**DO THIS**
Pick out every line in the records below that contains the word "context" and copy each one.

**LISTED RECORDS**

------------------------

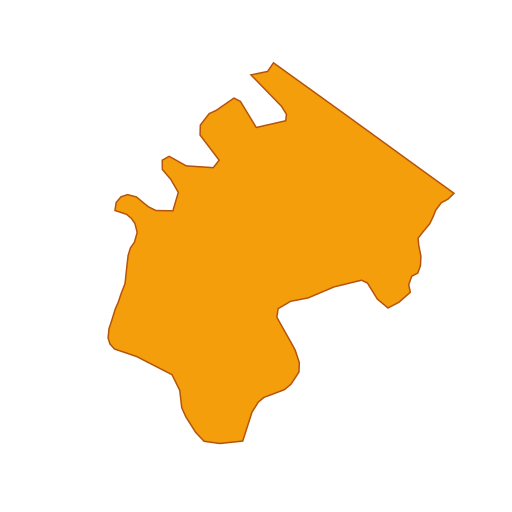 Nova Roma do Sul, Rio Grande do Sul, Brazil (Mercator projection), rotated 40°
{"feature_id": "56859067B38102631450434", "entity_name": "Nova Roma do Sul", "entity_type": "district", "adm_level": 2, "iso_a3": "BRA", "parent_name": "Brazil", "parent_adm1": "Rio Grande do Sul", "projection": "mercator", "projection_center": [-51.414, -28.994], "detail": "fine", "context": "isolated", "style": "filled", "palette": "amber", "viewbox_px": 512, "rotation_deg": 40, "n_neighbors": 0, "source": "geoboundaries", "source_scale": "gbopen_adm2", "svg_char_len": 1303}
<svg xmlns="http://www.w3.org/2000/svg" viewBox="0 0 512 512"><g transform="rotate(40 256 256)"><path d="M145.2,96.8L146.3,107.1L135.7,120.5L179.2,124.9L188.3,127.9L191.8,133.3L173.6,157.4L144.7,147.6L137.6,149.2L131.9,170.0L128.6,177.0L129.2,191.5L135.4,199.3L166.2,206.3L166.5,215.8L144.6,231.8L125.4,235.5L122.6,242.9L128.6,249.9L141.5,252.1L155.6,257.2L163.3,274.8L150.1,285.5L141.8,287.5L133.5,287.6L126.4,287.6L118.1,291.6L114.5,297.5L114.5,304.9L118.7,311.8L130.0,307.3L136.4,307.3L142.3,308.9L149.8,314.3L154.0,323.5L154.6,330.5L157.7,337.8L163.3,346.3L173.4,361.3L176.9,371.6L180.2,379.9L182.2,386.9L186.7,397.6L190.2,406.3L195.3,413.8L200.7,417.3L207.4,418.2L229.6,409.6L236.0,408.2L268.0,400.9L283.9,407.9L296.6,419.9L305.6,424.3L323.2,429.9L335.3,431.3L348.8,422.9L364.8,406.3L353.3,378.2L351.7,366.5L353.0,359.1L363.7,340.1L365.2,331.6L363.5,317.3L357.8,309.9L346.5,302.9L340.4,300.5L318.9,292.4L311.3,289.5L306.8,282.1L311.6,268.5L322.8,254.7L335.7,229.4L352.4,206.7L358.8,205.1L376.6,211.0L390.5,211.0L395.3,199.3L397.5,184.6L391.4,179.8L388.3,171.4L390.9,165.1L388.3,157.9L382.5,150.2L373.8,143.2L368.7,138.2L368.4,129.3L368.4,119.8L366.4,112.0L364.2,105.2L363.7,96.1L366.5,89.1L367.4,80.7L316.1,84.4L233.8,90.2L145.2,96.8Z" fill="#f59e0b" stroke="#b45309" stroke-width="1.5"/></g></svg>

------------------------

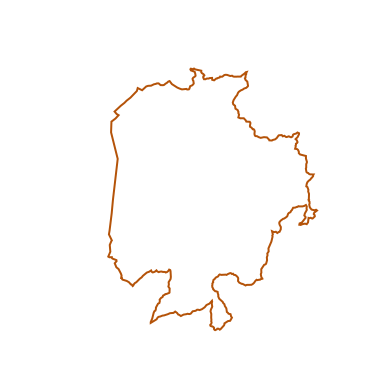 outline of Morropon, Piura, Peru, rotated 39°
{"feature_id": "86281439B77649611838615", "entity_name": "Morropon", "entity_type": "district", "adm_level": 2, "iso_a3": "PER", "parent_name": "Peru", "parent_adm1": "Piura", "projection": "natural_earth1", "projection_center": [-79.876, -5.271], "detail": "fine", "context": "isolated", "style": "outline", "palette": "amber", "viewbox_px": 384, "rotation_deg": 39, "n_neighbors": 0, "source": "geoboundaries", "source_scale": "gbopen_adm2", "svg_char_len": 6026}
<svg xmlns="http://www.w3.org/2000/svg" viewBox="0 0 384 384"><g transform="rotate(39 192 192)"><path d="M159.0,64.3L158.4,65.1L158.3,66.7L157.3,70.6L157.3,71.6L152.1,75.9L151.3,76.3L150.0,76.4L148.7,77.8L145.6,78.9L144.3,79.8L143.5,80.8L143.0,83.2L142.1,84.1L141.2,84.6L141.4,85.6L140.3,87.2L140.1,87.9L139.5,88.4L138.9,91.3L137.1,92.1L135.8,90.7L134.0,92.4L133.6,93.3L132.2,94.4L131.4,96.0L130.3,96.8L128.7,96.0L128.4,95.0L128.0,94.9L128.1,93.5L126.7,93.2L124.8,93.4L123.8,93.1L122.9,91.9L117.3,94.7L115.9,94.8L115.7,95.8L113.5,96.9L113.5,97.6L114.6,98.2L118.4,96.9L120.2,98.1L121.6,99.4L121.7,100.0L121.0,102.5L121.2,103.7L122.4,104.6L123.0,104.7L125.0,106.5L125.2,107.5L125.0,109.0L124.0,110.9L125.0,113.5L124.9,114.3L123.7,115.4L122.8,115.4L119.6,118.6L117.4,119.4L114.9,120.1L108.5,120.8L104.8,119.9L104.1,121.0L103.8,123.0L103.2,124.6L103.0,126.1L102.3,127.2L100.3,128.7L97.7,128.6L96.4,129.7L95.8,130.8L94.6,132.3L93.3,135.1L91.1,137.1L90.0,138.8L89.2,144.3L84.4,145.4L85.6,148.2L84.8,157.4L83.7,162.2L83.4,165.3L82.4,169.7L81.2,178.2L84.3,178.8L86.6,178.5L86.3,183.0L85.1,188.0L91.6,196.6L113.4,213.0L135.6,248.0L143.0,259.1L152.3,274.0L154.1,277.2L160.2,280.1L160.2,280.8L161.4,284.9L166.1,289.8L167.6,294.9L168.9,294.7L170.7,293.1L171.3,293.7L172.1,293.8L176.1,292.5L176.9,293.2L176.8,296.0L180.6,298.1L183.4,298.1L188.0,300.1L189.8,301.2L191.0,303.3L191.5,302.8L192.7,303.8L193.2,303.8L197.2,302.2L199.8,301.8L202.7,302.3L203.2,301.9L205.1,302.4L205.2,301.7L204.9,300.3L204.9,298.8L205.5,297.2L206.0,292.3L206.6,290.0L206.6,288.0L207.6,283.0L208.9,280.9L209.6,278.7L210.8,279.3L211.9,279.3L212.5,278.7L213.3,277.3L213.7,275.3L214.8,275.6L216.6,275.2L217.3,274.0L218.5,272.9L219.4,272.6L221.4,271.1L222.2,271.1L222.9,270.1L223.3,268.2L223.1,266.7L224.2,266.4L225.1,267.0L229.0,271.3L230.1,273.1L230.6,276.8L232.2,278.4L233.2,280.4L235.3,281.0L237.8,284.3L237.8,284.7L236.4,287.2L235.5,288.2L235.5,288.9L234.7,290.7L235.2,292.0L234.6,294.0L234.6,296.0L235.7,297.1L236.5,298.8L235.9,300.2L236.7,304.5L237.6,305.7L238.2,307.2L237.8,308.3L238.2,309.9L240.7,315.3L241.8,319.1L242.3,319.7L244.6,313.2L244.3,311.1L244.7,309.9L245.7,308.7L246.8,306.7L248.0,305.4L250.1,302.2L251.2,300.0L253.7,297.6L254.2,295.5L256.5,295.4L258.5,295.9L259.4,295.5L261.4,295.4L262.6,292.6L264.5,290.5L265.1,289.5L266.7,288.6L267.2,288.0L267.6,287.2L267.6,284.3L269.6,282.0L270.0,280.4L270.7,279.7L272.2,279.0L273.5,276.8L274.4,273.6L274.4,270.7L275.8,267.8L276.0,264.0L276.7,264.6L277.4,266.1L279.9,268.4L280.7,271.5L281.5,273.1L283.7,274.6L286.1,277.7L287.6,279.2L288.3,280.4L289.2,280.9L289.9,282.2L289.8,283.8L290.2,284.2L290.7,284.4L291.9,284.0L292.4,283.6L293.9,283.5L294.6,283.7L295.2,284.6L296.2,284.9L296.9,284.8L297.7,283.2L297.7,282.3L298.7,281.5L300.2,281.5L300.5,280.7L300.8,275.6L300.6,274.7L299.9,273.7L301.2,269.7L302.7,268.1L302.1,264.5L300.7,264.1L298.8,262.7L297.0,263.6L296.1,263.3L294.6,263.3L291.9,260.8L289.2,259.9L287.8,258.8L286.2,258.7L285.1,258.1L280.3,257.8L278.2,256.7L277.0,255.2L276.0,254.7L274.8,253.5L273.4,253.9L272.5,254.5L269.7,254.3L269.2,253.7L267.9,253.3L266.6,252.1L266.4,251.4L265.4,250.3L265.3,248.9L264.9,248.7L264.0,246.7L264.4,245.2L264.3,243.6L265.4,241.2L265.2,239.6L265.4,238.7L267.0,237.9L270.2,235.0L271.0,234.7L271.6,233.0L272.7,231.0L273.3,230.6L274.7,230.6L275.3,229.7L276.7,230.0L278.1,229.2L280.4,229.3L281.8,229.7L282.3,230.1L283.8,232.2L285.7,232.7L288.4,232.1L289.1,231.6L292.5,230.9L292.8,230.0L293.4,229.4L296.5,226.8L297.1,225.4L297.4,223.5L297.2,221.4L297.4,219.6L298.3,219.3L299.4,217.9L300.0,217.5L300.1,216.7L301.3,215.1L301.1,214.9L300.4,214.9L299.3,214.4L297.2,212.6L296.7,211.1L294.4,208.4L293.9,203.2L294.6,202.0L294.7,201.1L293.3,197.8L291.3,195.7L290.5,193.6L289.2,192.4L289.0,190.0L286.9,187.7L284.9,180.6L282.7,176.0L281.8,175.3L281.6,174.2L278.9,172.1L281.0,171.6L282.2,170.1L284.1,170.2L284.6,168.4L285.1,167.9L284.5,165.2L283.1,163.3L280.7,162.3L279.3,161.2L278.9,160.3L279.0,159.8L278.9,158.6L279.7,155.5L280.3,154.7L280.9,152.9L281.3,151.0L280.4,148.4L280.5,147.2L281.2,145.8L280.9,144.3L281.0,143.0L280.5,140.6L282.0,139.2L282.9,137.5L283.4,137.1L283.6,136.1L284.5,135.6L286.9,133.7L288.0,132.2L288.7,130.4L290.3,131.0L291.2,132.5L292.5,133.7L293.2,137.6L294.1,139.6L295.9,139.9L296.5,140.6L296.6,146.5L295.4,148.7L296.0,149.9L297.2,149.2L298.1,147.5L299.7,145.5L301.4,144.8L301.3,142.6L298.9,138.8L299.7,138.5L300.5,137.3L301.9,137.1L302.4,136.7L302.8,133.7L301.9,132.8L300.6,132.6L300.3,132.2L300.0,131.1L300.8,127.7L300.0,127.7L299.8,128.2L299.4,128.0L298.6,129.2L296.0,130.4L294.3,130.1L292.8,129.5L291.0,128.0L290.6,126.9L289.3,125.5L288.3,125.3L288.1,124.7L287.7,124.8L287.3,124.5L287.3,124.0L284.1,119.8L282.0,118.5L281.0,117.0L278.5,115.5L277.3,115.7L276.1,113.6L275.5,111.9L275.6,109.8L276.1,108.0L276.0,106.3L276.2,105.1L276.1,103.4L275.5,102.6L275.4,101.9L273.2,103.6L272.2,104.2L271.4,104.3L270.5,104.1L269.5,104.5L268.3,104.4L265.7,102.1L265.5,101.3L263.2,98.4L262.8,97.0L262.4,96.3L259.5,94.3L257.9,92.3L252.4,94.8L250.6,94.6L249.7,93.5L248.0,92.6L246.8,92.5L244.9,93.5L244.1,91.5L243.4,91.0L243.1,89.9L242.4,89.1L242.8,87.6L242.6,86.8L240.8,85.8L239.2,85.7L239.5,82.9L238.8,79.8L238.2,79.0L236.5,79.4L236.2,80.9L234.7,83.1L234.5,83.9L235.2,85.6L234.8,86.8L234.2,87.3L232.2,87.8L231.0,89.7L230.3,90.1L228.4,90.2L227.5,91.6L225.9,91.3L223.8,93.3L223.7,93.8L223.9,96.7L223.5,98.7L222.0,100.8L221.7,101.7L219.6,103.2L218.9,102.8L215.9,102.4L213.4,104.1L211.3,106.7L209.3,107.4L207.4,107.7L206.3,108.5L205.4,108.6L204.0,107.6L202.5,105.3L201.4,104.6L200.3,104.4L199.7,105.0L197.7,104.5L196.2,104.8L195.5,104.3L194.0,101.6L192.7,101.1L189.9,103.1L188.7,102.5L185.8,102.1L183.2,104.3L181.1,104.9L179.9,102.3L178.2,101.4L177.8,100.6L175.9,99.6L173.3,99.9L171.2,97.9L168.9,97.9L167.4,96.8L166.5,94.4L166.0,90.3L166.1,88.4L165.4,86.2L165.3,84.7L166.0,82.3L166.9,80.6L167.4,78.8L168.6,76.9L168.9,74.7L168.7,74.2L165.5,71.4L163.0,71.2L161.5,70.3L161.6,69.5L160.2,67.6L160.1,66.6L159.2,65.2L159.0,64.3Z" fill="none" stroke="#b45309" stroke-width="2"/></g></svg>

------------------------

**THE RESULT**
{"feature_id": "56859067B38102631450434", "entity_name": "Nova Roma do Sul", "entity_type": "district", "adm_level": 2, "iso_a3": "BRA", "parent_name": "Brazil", "parent_adm1": "Rio Grande do Sul", "projection": "mercator", "projection_center": [-51.414, -28.994], "detail": "fine", "context": "isolated", "style": "filled", "palette": "amber", "viewbox_px": 512, "rotation_deg": 40, "n_neighbors": 0, "source": "geoboundaries", "source_scale": "gbopen_adm2", "svg_char_len": 1303}
{"feature_id": "86281439B77649611838615", "entity_name": "Morropon", "entity_type": "district", "adm_level": 2, "iso_a3": "PER", "parent_name": "Peru", "parent_adm1": "Piura", "projection": "natural_earth1", "projection_center": [-79.876, -5.271], "detail": "fine", "context": "isolated", "style": "outline", "palette": "amber", "viewbox_px": 384, "rotation_deg": 39, "n_neighbors": 0, "source": "geoboundaries", "source_scale": "gbopen_adm2", "svg_char_len": 6026}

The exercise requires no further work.